3. Promoting Institutional Deliveries: Encourage women to deliver their babies in health institutions by addressing barriers such as transportation, cost, and cultural beliefs. Providing incentives and ensuring the availability of skilled birth attendants can help increase the utilization of health facilities for delivery.

4. Strengthening Referral Systems: Establish and strengthen referral systems between community health centers and higher-level health facilities to ensure timely access to emergency obstetric care. This can involve training healthcare providers, improving communication channels, and providing necessary resources for transportation.

To simulate the impact of these recommendations on improving access to maternal health, a methodology could be developed as follows:

1. Baseline Data Collection: Collect data on the current level of knowledge about obstetric danger signs, utilization of ANC services, place of delivery, and other relevant indicators in the target population.

2. Intervention Implementation: Implement the recommended interventions, such as health education programs, ANC service improvements, promotion of institutional deliveries, and strengthening referral systems.

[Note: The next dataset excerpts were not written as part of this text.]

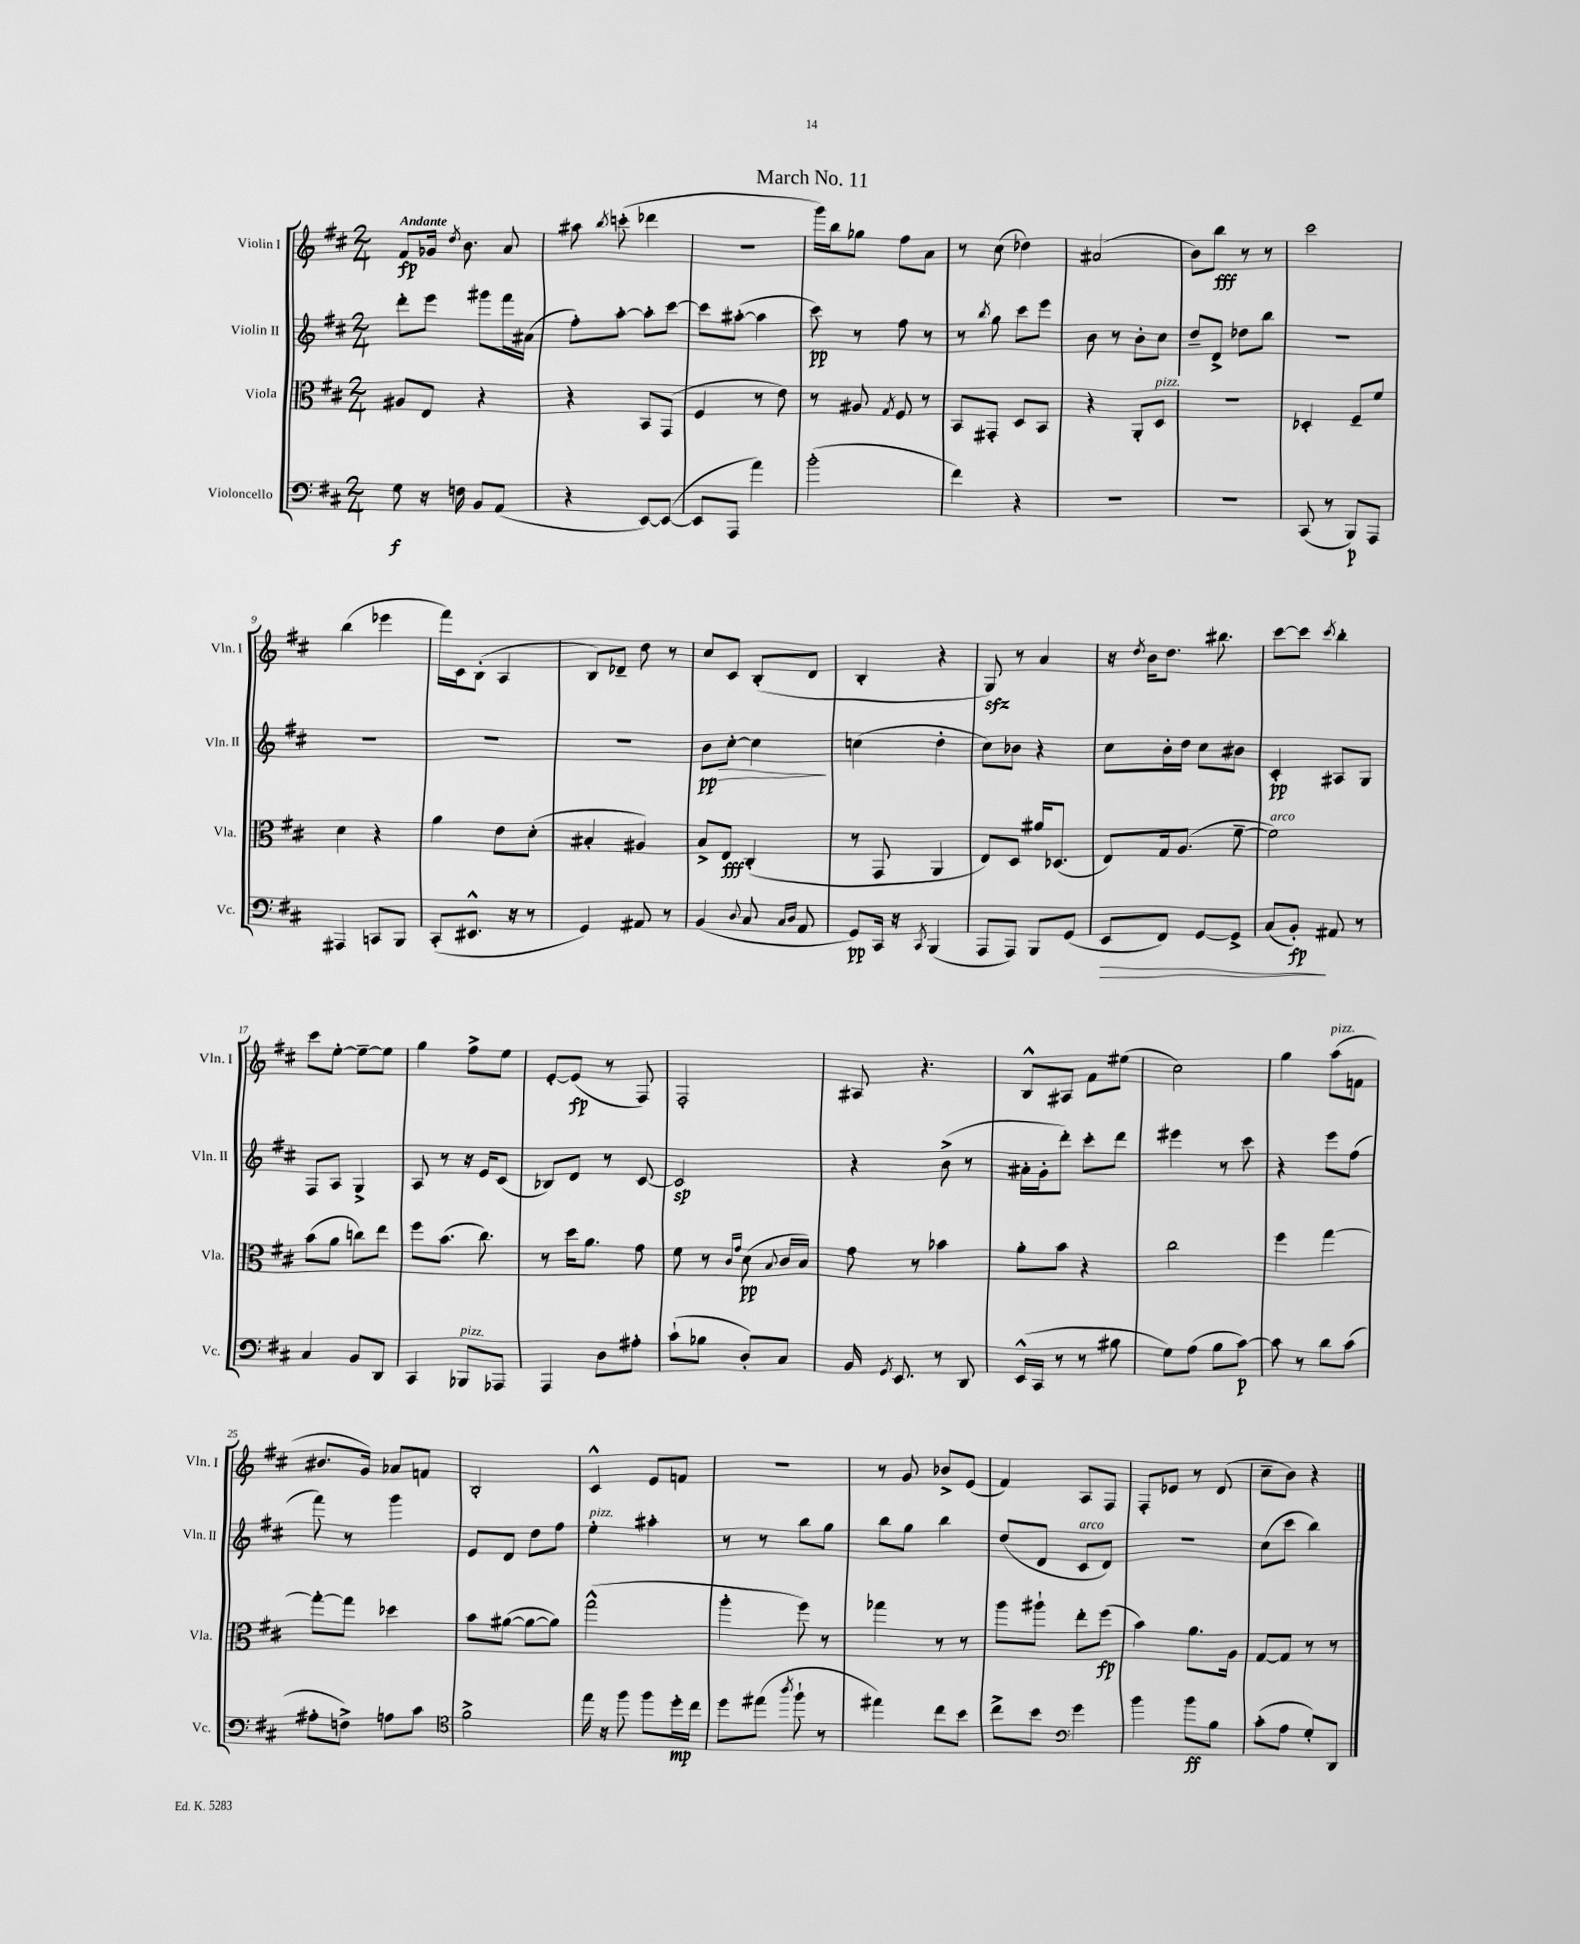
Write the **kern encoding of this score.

**kern	**kern	**kern	**kern
*staff4	*staff3	*staff2	*staff1
*clefF4	*clefC3	*clefG2	*clefG2
*k[f#c#]	*k[f#c#]	*k[f#c#]	*k[f#c#]
*M2/4	*M2/4	*M2/4	*M2/4
8G\	8A#/L	8ddd'\L	8f#/L
16r	8E/J	8eee\J	16g-/Jk
.	.	.	8qdd/
16F\	.	.	8.b\
8BB/L	4r	8ggg#\L	.
(8AA/J	.	16fff#\L	8a/
.	.	(16a#\JJ	.
=	=	=	=
4r	4r	8ff#'\L)	8aa#\
.	.	.	8qbb/
.	.	[8aa'\J	(8ccc'\
[8EE/L)	8BB/L	8aa'\]L	4ddd-\
(8EE/_J	(8GG/J	[8ccc#\J	.
=	=	=	=
8EE/]L	4F#/	8ccc#\]L	2r
8AAA/J	.	([8aa#'\J	.
4a\)	8r	4aa#\]	.
.	8e\)	.	.
=	=	=	=
(2b'\	8r	8ccc#\)	16ggg\LL)
.	.	.	16bb\J
.	8A#/	8r	8gg-\J
.	8qG/	.	.
.	8F#/	8ff#\	8ff#\L
.	8r	8r	8a\J
=	=	=	=
4f#\)	8BB/L	8r	8r
.	.	8qbb/	.
.	8GG#'/J	8gg\	(8cc#\
4r	8D/L	8ccc#\L	4dd-\)
.	8BB/J	8eee\J	.
=	=	=	=
2r	4r	8b\	(2a#/
.	.	8r	.
.	8AA'/L	8b'\L	.
.	8D/J	8cc#\J	.
=	=	=	=
2r	2r	8dd~/L	8b\L)
.	.	8d^/J	8bb\J
.	.	8dd-\L	8r
.	.	8bb\J	8r
=	=	=	=
(8CC#/	4D-'/	2r	2ccc#\
8r	.	.	.
8BBB/L)	8F#~/L	.	.
8AAA/J	8f#/J	.	.
=	=	=	=
4AAA#/	4d\	2r	(4bb\
8CC/L	4r	.	4eee-\
8BBB/J	.	.	.
=	=	=	=
(8CC#'/L	4a\	2r	16fff#\LL)
.	.	.	16c#\J
8.EE#^^/J	.	.	(8B'\J
.	8e\L	.	4A/
16r	.	.	.
8r	(8d'\J	.	.
=	=	=	=
4GG/)	4B#'/	2r	8B/L)
.	.	.	8d-~/J
8AA#/	4A#/)	.	8dd\
8r	.	.	8r
=	=	=	=
(4BB/	8B^/L	8b\L	8cc#/L
.	8E/J	[8cc#'\J	8c#/J
8qqD/	.	.	.
8C#/	(4C#'/	4cc#\]	(8B'/L
16qqC#/LL	.	.	.
16qqD/JJ	.	.	.
8AA/	.	.	8d/J
=	=	=	=
8GG/L)	8r	(4cc\	4B'/
16CC#/Jk	8GG/	.	.
16r	.	.	.
8qCC#/	.	.	.
(4BBB/	4AA/	4dd'\	4r
=	=	=	=
8AAA/L	8E/L)	8cc#\L)	8G/)
8AAA/J)	8D/J	8b-\J	8r
8BBB/L	16a#/LK	4r	4a/
.	(8.D-/J	.	.
(8GG/J	.	.	.
=	=	=	=
8EE/L	8E/L)	8cc#\L	16r
.	.	.	8qdd/
.	.	.	16b\LK
8FF#/J)	16G/k	16b'\L	8.dd\J
.	(8.A/J	16dd\JJ	.
[8GG/L	.	8cc#\L	.
.	.	.	8.bb#\
8GG^/]J	[8f#~\	8b#\J	.
=	=	=	=
(8C#/L	2f#\])	4c#'/	[8ccc#\L
8BB'/J)	.	.	8ccc#\]J
.	.	.	8qccc#/
8AA#/	.	8A#/L	4bb'\
8r	.	8G/J	.
=	=	=	=
4C#/	(8b\L	8F#/L	8ccc#\L
.	8a\J	8A/J	[8ee'\J
8BB/L	8cc\L)	4G^/	8ee~\_L
8DD/J	8ee\J	.	8ee\]J
=	=	=	=
4CC#/	8ff#\L	8A/	4gg\
.	(8.b\J	8r	.
8BBB-/L	.	16r	8ff#^\L
.	8.cc#\)	16e/LK	.
8AAA-/J	.	(8c#/J	8ee\J
=	=	=	=
4AAA/	8r	8B-/L)	[8e'/L
.	16dd\LK	8d/J	(8e/]J
.	8.a\J	.	.
8D\L	.	8r	8r
8A#'\J	8g\	[8c#/	8F#/)
=	=	=	=
(8c#`\L	8f#\	2c#/]	2F#'/
8B-\J	8r	.	.
.	16qqc#/LL	.	.
.	16qqg/JJ	.	.
8D'/L)	(8d\	.	.
.	8qqB/	.	.
8C#/J	16c#/LL	.	.
.	16B/JJ)	.	.
=	=	=	=
16BB/	8g\	4r	8A#/
8qGG/	.	.	.
8.EE/	.	.	.
.	8r	.	4.r
8r	4b-\	(8b^\	.
8DD/	.	8r	.
=	=	=	=
(16EE^^/LL	8a'\L	16a#'\LL	8B^^/L
16CC#/JJ	.	16g'\J	.
8r	8b\J	8ddd'\J)	8A#/J
8r	4r	8ccc#'\L	8f#\L
8B#\	.	8ddd\J	(8ee#\J
=	=	=	=
8G\L)	2cc#\	4eee#\	2cc#\)
(8A\J	.	.	.
8B\L	.	8r	.
[8c#\J)	.	8ccc#\	.
=	=	=	=
8c#\]	4ff#\	4r	4gg\
8r	.	.	.
8d\L	[4gg\	8eee\L	(8aa\L
(8c#\J	.	(8ff#\J	8f\J
=	=	=	=
8A#'\L	8gg'\_L	8fff#\)	8.b#/L
8F^\J)	8gg\]J	8r	.
.	.	.	16g/Jk)
8A\L	4dd-\	4ggg\	8a-/L
8c#\J	.	.	8f/J
=	=	=	=
*clefC4	*	*	*
2f#^\	8b\L	8e/L	2B'/
.	([8a#\J	8d/J	.
.	8a#\_L	8dd\L	.
.	8a#\]J)	8ff#\J	.
=	=	=	=
16ee\	(2gg^^\	4ee'\	4c#^^/
16r	.	.	.
8ff#\	.	.	.
8ff#\L	.	4aa#'\	8e/L
16dd'\L	.	.	8f/J
16cc#\JJ	.	.	.
=	=	=	=
8dd\L	4aa'\	8r	2r
(8ee#\J	.	8r	.
8qaa/	.	.	.
8ff#`\	8ff#\)	8bb\L	.
8r	8r	8gg\J	.
=	=	=	=
4ee#\)	4gg-\	8bb\L	8r
.	.	8gg\J	8g/
8cc#\L	8r	4bb\	8b-^/L
8b\J	8r	.	(8e/J
=	=	=	=
8cc#^\L	8aa\L	(8dd/L	4f#/)
8b\J	8aa#`\J	8d/J	.
*clefF4	*	*	*
4g\	8ee'\L	8c#/L	8A/L
.	(8ff#\J	8d/J)	8F#/J
=	=	=	=
4b\	4b\)	2r	8F#'/L
.	.	.	8e-/J
8b\L	8.a\L	.	8r
8B\J	.	.	(8d/
.	16A\Jk	.	.
=	=	=	=
(8c#'\L	[8G/L	(8cc#\L	8cc#~\L
8A\J	8G/]J	8ccc#\J	8b\J)
8G'/L)	8r	4bb\)	4r
8DD/J	8r	.	.
==	==	==	==
*-	*-	*-	*-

3. Data Collection after Intervention: Collect data after the interventions have been implemented to assess changes in knowledge, ANC utilization, place of delivery, and other relevant indicators.

4. Data Analysis: Analyze the collected data to determine the impact of the interventions on improving access to maternal health. This can be done by comparing the baseline data with the post-intervention data and conducting statistical analyses to identify significant changes.

5. Evaluation and Recommendations: Evaluate the effectiveness of the interventions and make recommendations for further improvements. This can involve assessing the reach and impact of the interventions, identifying any challenges or barriers, and suggesting strategies for sustainability and scalability.

By following this methodology, it will be possible to simulate the impact of the recommended interventions on improving access to maternal health and make evidence-based decisions for future interventions.